Some other issues small farmers like Hassane and Tabali face are access to good seeds, fertilizers and other complimentary inputs that could help improve their yields. The fact that they also farm in small farm areas does not help matters. The congress helped both understand the necessity to introduce machinery in their farming and both have said they will invest in buying combined harvesters. They also learnt other uses for rice which could include producing biscuit’s, pudding and flour.
The role of rice researchers in improving yields.
According to rice researcher Ndingdeng Sali Atanga, the easiest way to reduce post-harvest loses is to respect harvesting dates.
Some farmers don’t and lose part of their yields unnecessarily. He said farmers also need to dry their rice adequately after harvesting.
To reduce breakage , partially cooked rice is encouraged.
“This pre-cooked rice becomes compact and does not break during milling. This helps to retaining the nutrients in the rice and also fuses the starch to reduce breaking”, Atanga noted.
In the past, farmers used drums to parboil the rice but there are plans to introduce improved boiling containers to the population.
Another technique farmers would have to learn would be the production of briquettes from rice husks and brans to replace wood in boiling the rice.
Most farmers will not benefit from the equipment proposed to help improve their yields because they are not yet available
Proposals for future improvement
Participants to the congress noted the over dependence on small-scale resource poor farmers was not helping matters. They said more effort to be made to bring in large scale rice production.
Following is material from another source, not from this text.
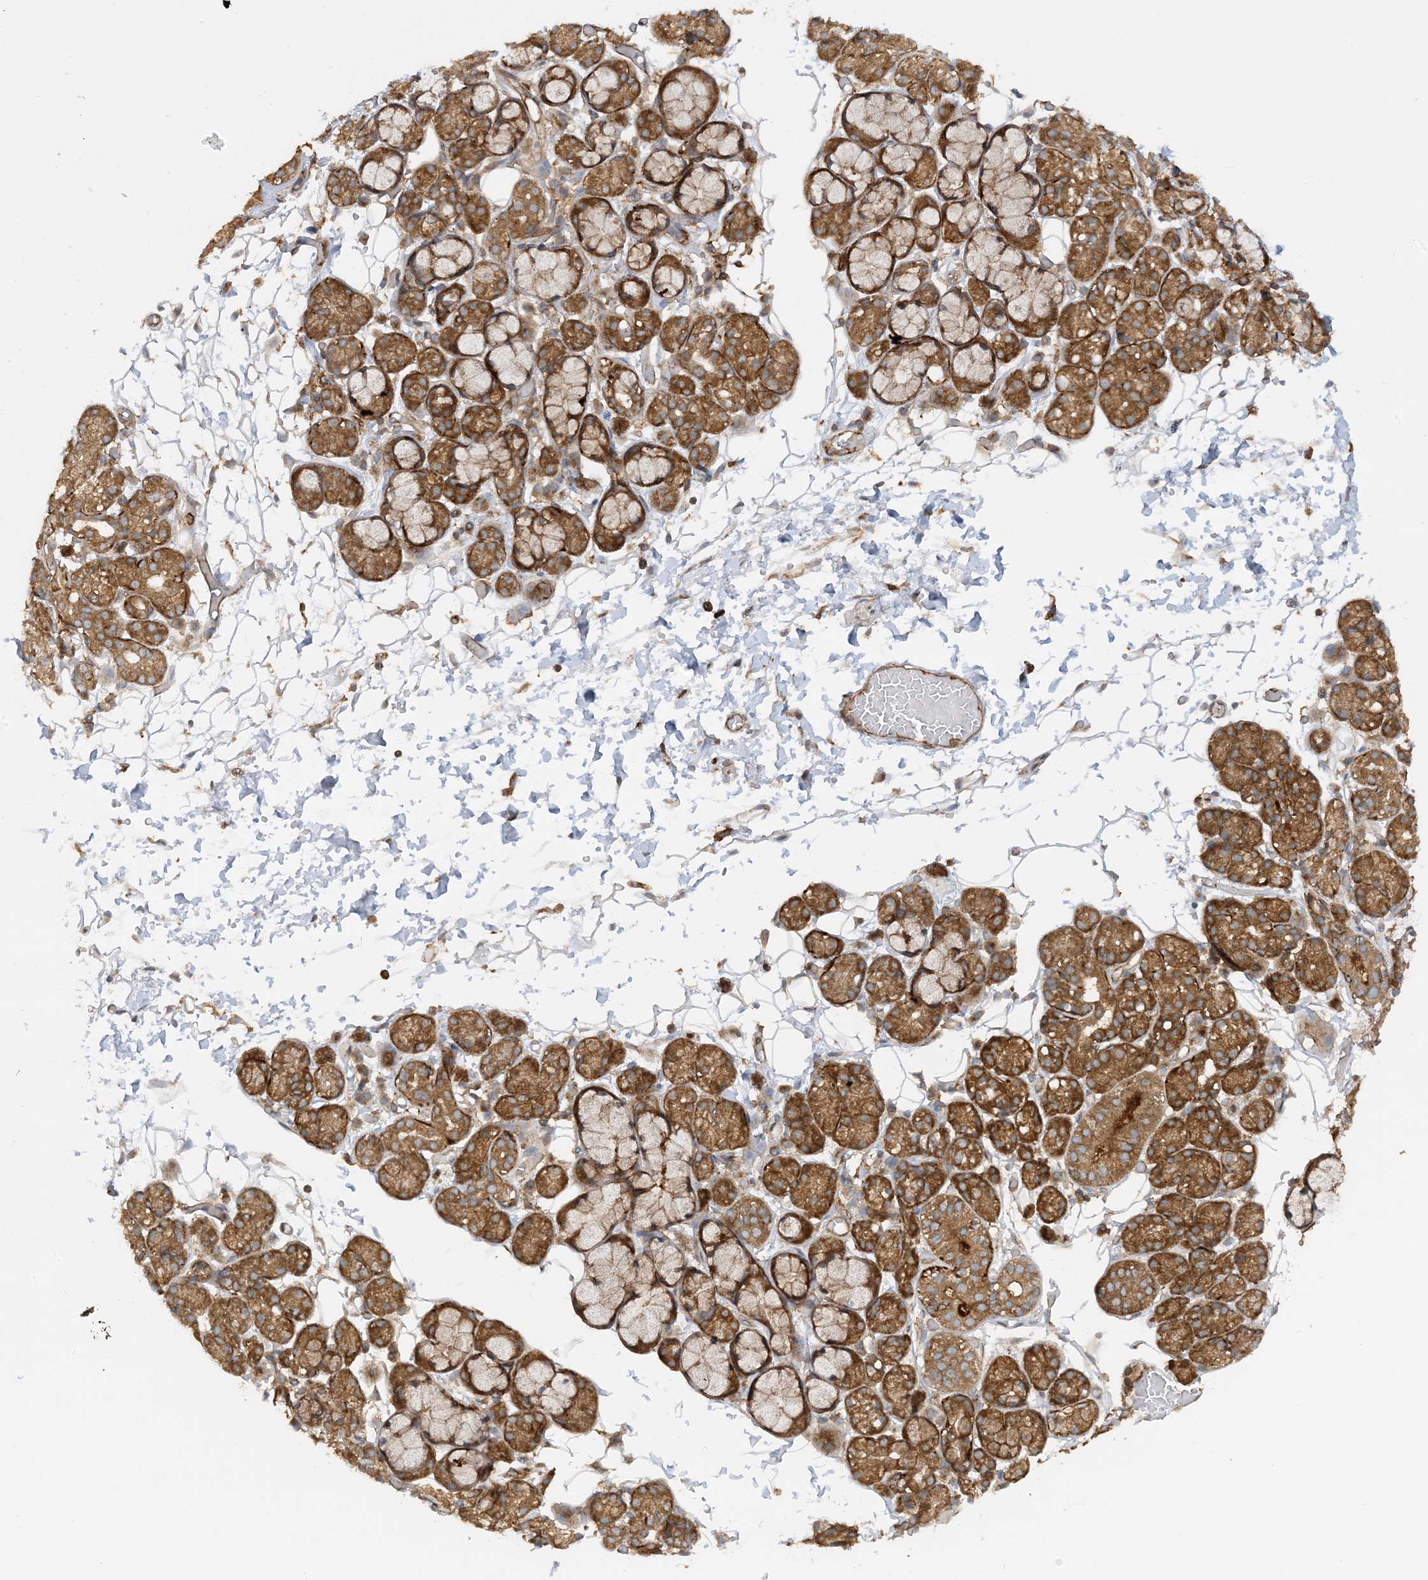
{"staining": {"intensity": "strong", "quantity": ">75%", "location": "cytoplasmic/membranous"}, "tissue": "salivary gland", "cell_type": "Glandular cells", "image_type": "normal", "snomed": [{"axis": "morphology", "description": "Normal tissue, NOS"}, {"axis": "topography", "description": "Salivary gland"}], "caption": "IHC (DAB) staining of normal human salivary gland exhibits strong cytoplasmic/membranous protein staining in approximately >75% of glandular cells.", "gene": "STAM2", "patient": {"sex": "male", "age": 63}}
They also noted that more women and youths had to be encouraged to get involved in rice farming.
Participants also urged governments to consider establishing strategic regional rice reserves so they could rely more on national stocks in time of shortages. They noted that they must be coordination at the regional level to avoid price instability.
Governments of African countries were also called upon to comply with the Maputo Declaration by increasing investment in the rice sector and funding more scientific research that will improve rice yields.